Each entry is to be output precisely as it appears.
◇ ◇ ◇ ◇ ◇ ◇ ◇
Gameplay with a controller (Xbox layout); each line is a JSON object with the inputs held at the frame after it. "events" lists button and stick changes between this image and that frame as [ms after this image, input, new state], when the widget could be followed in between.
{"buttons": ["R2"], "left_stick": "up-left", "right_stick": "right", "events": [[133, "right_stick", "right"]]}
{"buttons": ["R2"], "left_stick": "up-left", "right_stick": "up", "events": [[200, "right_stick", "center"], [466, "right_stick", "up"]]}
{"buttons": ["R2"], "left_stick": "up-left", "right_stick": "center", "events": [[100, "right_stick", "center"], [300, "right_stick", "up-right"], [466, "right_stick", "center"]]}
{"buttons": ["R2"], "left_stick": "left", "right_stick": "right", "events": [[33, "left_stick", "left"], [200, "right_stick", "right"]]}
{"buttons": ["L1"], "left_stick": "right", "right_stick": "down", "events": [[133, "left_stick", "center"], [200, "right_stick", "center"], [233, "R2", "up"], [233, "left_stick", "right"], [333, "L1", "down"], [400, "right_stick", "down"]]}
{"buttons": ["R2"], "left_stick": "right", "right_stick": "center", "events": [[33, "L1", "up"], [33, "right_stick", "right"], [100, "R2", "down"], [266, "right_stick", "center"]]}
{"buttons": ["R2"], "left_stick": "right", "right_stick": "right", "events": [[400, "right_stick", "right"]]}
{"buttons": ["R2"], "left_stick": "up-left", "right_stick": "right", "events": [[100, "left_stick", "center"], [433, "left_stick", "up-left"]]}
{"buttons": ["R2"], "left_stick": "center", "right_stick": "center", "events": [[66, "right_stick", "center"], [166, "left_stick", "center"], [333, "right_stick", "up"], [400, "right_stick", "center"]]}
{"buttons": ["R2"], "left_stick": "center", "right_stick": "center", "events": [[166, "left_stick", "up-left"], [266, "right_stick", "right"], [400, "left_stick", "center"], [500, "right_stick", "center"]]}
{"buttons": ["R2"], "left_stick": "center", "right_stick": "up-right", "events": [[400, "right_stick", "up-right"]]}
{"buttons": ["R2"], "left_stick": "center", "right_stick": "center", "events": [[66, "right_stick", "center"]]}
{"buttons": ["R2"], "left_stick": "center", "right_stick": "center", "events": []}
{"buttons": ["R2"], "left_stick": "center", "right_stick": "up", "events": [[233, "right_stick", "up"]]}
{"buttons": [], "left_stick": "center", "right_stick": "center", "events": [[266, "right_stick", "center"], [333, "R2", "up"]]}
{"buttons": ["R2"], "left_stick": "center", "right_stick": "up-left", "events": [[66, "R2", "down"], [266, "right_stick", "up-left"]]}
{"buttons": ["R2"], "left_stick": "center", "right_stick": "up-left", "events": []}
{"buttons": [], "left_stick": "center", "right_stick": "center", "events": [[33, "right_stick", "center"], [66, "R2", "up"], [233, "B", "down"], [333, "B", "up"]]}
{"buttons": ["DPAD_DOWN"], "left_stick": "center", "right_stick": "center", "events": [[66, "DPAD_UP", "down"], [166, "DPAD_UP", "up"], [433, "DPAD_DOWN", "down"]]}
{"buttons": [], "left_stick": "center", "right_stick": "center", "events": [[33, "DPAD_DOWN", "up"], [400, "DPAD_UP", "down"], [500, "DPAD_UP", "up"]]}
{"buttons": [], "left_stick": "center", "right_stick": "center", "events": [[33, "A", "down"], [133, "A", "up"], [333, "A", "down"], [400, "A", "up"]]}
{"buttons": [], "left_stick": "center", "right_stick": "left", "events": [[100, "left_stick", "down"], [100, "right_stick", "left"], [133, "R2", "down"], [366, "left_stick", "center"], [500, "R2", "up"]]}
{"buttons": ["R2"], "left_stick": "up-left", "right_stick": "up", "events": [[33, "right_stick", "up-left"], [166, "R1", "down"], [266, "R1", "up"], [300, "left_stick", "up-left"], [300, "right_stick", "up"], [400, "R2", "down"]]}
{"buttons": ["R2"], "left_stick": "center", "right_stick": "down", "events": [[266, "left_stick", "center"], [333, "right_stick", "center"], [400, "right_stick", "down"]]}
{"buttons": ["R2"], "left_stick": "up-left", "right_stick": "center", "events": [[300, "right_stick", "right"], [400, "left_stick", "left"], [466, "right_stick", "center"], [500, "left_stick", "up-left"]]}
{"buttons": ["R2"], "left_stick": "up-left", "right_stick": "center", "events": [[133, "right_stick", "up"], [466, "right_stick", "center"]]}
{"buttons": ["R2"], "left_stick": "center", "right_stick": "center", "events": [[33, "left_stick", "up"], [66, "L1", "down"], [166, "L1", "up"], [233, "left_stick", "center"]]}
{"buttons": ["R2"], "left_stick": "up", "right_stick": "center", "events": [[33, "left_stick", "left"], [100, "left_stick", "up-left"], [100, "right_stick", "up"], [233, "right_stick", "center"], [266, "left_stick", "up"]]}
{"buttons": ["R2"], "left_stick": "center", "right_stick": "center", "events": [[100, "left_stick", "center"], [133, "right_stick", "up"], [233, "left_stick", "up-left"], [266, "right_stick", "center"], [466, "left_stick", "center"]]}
◇ ◇ ◇ ◇ ◇ ◇ ◇
§ THE ANSWER:
Gameplay with a controller (Xbox layout); each line is a JSON object with the inputs held at the frame after it. "events" lists button and stick changes between this image and that frame as [ms after this image, input, new state], when the widget could be followed in between.
{"buttons": ["R2"], "left_stick": "up-left", "right_stick": "right", "events": [[133, "right_stick", "right"]]}
{"buttons": ["R2"], "left_stick": "up-left", "right_stick": "up", "events": [[200, "right_stick", "center"], [466, "right_stick", "up"]]}
{"buttons": ["R2"], "left_stick": "up-left", "right_stick": "center", "events": [[100, "right_stick", "center"], [300, "right_stick", "up-right"], [466, "right_stick", "center"]]}
{"buttons": ["R2"], "left_stick": "left", "right_stick": "right", "events": [[33, "left_stick", "left"], [200, "right_stick", "right"]]}
{"buttons": ["L1"], "left_stick": "right", "right_stick": "down", "events": [[133, "left_stick", "center"], [200, "right_stick", "center"], [233, "R2", "up"], [233, "left_stick", "right"], [333, "L1", "down"], [400, "right_stick", "down"]]}
{"buttons": ["R2"], "left_stick": "right", "right_stick": "center", "events": [[33, "L1", "up"], [33, "right_stick", "right"], [100, "R2", "down"], [266, "right_stick", "center"]]}
{"buttons": ["R2"], "left_stick": "right", "right_stick": "right", "events": [[400, "right_stick", "right"]]}
{"buttons": ["R2"], "left_stick": "up-left", "right_stick": "right", "events": [[100, "left_stick", "center"], [433, "left_stick", "up-left"]]}
{"buttons": ["R2"], "left_stick": "center", "right_stick": "center", "events": [[66, "right_stick", "center"], [166, "left_stick", "center"], [333, "right_stick", "up"], [400, "right_stick", "center"]]}
{"buttons": ["R2"], "left_stick": "center", "right_stick": "center", "events": [[166, "left_stick", "up-left"], [266, "right_stick", "right"], [400, "left_stick", "center"], [500, "right_stick", "center"]]}
{"buttons": ["R2"], "left_stick": "center", "right_stick": "up-right", "events": [[400, "right_stick", "up-right"]]}
{"buttons": ["R2"], "left_stick": "center", "right_stick": "center", "events": [[66, "right_stick", "center"]]}
{"buttons": ["R2"], "left_stick": "center", "right_stick": "center", "events": []}
{"buttons": ["R2"], "left_stick": "center", "right_stick": "up", "events": [[233, "right_stick", "up"]]}
{"buttons": [], "left_stick": "center", "right_stick": "center", "events": [[266, "right_stick", "center"], [333, "R2", "up"]]}
{"buttons": ["R2"], "left_stick": "center", "right_stick": "up-left", "events": [[66, "R2", "down"], [266, "right_stick", "up-left"]]}
{"buttons": ["R2"], "left_stick": "center", "right_stick": "up-left", "events": []}
{"buttons": [], "left_stick": "center", "right_stick": "center", "events": [[33, "right_stick", "center"], [66, "R2", "up"], [233, "B", "down"], [333, "B", "up"]]}
{"buttons": ["DPAD_DOWN"], "left_stick": "center", "right_stick": "center", "events": [[66, "DPAD_UP", "down"], [166, "DPAD_UP", "up"], [433, "DPAD_DOWN", "down"]]}
{"buttons": [], "left_stick": "center", "right_stick": "center", "events": [[33, "DPAD_DOWN", "up"], [400, "DPAD_UP", "down"], [500, "DPAD_UP", "up"]]}
{"buttons": [], "left_stick": "center", "right_stick": "center", "events": [[33, "A", "down"], [133, "A", "up"], [333, "A", "down"], [400, "A", "up"]]}
{"buttons": [], "left_stick": "center", "right_stick": "left", "events": [[100, "left_stick", "down"], [100, "right_stick", "left"], [133, "R2", "down"], [366, "left_stick", "center"], [500, "R2", "up"]]}
{"buttons": ["R2"], "left_stick": "up-left", "right_stick": "up", "events": [[33, "right_stick", "up-left"], [166, "R1", "down"], [266, "R1", "up"], [300, "left_stick", "up-left"], [300, "right_stick", "up"], [400, "R2", "down"]]}
{"buttons": ["R2"], "left_stick": "center", "right_stick": "down", "events": [[266, "left_stick", "center"], [333, "right_stick", "center"], [400, "right_stick", "down"]]}
{"buttons": ["R2"], "left_stick": "up-left", "right_stick": "center", "events": [[300, "right_stick", "right"], [400, "left_stick", "left"], [466, "right_stick", "center"], [500, "left_stick", "up-left"]]}
{"buttons": ["R2"], "left_stick": "up-left", "right_stick": "center", "events": [[133, "right_stick", "up"], [466, "right_stick", "center"]]}
{"buttons": ["R2"], "left_stick": "center", "right_stick": "center", "events": [[33, "left_stick", "up"], [66, "L1", "down"], [166, "L1", "up"], [233, "left_stick", "center"]]}
{"buttons": ["R2"], "left_stick": "up", "right_stick": "center", "events": [[33, "left_stick", "left"], [100, "left_stick", "up-left"], [100, "right_stick", "up"], [233, "right_stick", "center"], [266, "left_stick", "up"]]}
{"buttons": ["R2"], "left_stick": "center", "right_stick": "center", "events": [[100, "left_stick", "center"], [133, "right_stick", "up"], [233, "left_stick", "up-left"], [266, "right_stick", "center"], [466, "left_stick", "center"]]}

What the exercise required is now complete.